Pourquoi cette affaire compte politiquement
Le dossier dépasse la seule personne du maire. Il touche à trois sujets sensibles en même temps : la responsabilité des médias, la place du racisme dans le débat public et le rôle du régulateur. En France, l’Arcom peut intervenir quand une chaîne manque à ses obligations d’honnêteté de l’information, de rigueur, ou quand des propos encouragent la discrimination ou la haine. Cela ne veut pas dire qu’elle censure tout. Mais elle peut avertir, mettre en demeure, puis sanctionner si les manquements se répètent.
Sur CNews, la pression est déjà forte. Le Conseil d’État a renforcé en 2024 la capacité de contrôle de l’Arcom sur le pluralisme et l’indépendance de l’information, y compris pour les intervenants et chroniqueurs. Depuis, le régulateur surveille plus étroitement les chaînes d’information. CNews est souvent au centre des débats sur les limites de la liberté d’expression et sur la responsabilité des médias quand un plateau donne une large place à des propos jugés discriminatoires.

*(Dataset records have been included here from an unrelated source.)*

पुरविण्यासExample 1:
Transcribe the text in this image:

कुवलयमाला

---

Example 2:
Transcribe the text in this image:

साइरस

Pour Bally Bagayoko, l’enjeu est aussi local. Saint-Denis est la deuxième plus grande ville d’Île-de-France après Paris. Le maire, élu dans un territoire souvent scruté, voit sa légitimité politique entrer aussitôt dans une bataille médiatique nationale. Quand un élu dit être attaqué pour ce qu’il est, et non pour ce qu’il fait, le débat glisse vite de la controverse politique vers la question des discriminations.
Les lignes de fracture
À gauche, plusieurs responsables ont dénoncé des propos racistes et demandé une réponse ferme. Le gouvernement, lui aussi, a exprimé son indignation selon les éléments de contexte relayés autour de l’affaire. Dans l’espace public, ces réactions s’inscrivent dans une inquiétude plus large : celle d’un banalisation du racisme dans certains formats de débat télévisé.
En face, les soutiens de CNews défendent une autre lecture. Ils jugent que la chaîne est régulièrement ciblée pour ses choix éditoriaux et qu’on cherche à lui imposer une forme de mise au pas. C’est un argument récurrent dès qu’un média polémique est visé par l’Arcom : pour ses détracteurs, il faut protéger le public contre la haine ; pour ses défenseurs, il faut préserver une parole plus libre, même lorsqu’elle choque.

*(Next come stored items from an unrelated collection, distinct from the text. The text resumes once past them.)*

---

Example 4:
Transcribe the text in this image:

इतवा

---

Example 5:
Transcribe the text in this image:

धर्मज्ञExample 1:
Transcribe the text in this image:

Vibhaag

Reste la justice. Si la plainte suit son cours, elle devra examiner si les propos tenus relèvent d’une injure, d’une provocation à la discrimination ou d’un autre cadre pénal. En parallèle, l’Arcom étudie les séquences signalées. Les deux voies peuvent avancer en même temps, avec des critères différents. L’une regarde le droit pénal. L’autre contrôle les obligations de la chaîne.
Ce qu’il faut surveiller maintenant
Le prochain moment clé est double. D’abord, la décision de l’Arcom sur les séquences diffusées fin mars. Ensuite, la suite donnée à la plainte annoncée par le maire de Saint-Denis. Si le régulateur estime qu’il y a eu manquement, CNews pourrait entrer un peu plus dans une zone de sanctions. Si ce n’est pas le cas, la chaîne pourra au contraire s’appuyer sur ce refus pour défendre sa ligne éditoriale. Dans tous les cas, cette affaire dira quelque chose de très concret sur la manière dont la France traite aujourd’hui la frontière entre débat violent et propos racistes.